* _Work to complete_
Output the records from the line with "collection date: 1889-08-09" to the line with "state / province: Guanajuato" as a two-column CSV with the headers "field" and "value". Give one row per line, putting each field name and each value in its own quoted field, with any line breaks turned into spaces.

* _Saved entries_
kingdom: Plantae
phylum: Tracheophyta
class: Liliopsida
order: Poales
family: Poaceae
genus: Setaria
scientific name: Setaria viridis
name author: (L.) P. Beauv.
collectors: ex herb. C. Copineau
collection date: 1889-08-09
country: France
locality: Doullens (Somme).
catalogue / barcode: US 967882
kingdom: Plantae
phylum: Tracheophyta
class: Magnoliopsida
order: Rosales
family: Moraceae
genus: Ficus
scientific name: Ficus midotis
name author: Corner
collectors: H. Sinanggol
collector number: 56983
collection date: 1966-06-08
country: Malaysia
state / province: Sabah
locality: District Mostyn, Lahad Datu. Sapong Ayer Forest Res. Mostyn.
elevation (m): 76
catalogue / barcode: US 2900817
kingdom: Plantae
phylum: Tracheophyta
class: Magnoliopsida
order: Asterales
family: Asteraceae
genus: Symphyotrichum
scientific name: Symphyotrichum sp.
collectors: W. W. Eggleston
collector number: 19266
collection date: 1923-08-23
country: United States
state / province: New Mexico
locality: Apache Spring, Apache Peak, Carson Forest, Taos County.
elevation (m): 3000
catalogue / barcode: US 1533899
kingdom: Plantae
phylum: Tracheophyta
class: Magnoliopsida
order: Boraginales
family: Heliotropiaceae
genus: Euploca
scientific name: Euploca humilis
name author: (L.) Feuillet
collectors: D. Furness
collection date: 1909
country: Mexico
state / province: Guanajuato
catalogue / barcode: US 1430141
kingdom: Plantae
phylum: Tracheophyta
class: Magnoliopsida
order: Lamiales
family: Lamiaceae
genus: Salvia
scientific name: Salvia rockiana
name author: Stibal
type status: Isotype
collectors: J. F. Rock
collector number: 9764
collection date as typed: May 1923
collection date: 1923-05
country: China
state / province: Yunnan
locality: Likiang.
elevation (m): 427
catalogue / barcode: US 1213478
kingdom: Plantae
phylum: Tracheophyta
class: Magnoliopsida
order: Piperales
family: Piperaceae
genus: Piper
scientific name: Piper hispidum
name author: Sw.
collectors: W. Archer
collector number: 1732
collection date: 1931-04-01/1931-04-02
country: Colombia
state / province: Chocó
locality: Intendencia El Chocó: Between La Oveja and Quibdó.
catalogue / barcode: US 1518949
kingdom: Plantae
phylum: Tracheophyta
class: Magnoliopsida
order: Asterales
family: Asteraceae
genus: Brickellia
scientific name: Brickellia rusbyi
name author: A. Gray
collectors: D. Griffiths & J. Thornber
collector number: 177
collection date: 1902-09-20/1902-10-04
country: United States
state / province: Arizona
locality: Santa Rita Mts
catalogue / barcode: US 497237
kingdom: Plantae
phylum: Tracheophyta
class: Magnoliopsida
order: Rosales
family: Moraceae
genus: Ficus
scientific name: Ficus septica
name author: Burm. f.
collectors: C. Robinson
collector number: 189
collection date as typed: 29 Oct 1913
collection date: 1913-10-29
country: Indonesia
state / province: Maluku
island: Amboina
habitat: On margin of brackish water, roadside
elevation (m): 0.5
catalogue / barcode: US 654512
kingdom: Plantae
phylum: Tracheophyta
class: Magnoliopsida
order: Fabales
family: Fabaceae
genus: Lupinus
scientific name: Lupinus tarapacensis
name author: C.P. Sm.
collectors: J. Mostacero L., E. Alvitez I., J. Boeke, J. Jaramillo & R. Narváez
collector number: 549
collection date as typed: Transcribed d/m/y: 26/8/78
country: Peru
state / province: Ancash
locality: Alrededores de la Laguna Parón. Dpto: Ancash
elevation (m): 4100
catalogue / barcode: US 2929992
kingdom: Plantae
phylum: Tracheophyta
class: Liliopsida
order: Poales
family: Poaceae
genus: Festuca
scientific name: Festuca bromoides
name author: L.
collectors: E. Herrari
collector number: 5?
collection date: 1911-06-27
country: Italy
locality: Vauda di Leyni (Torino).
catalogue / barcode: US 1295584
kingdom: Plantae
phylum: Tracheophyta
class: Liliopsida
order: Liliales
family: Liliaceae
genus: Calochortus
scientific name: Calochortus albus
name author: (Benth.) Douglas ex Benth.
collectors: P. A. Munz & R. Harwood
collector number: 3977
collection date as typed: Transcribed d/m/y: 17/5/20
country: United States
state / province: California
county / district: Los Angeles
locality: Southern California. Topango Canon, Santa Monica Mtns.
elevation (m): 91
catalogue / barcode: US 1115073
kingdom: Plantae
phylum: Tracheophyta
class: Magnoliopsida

* _Written answer_
field,value
"collection date:","1889-08-09"
"country:","France"
"locality:","Doullens (Somme)."
"catalogue / barcode:","US 967882"
"kingdom:","Plantae"
"phylum:","Tracheophyta"
"class:","Magnoliopsida"
"order:","Rosales"
"family:","Moraceae"
"genus:","Ficus"
"scientific name:","Ficus midotis"
"name author:","Corner"
"collectors:","H. Sinanggol"
"collector number:","56983"
"collection date:","1966-06-08"
"country:","Malaysia"
"state / province:","Sabah"
"locality:","District Mostyn, Lahad Datu. Sapong Ayer Forest Res. Mostyn."
"elevation (m):","76"
"catalogue / barcode:","US 2900817"
"kingdom:","Plantae"
"phylum:","Tracheophyta"
"class:","Magnoliopsida"
"order:","Asterales"
"family:","Asteraceae"
"genus:","Symphyotrichum"
"scientific name:","Symphyotrichum sp."
"collectors:","W. W. Eggleston"
"collector number:","19266"
"collection date:","1923-08-23"
"country:","United States"
"state / province:","New Mexico"
"locality:","Apache Spring, Apache Peak, Carson Forest, Taos County."
"elevation (m):","3000"
"catalogue / barcode:","US 1533899"
"kingdom:","Plantae"
"phylum:","Tracheophyta"
"class:","Magnoliopsida"
"order:","Boraginales"
"family:","Heliotropiaceae"
"genus:","Euploca"
"scientific name:","Euploca humilis"
"name author:","(L.) Feuillet"
"collectors:","D. Furness"
"collection date:","1909"
"country:","Mexico"
"state / province:","Guanajuato"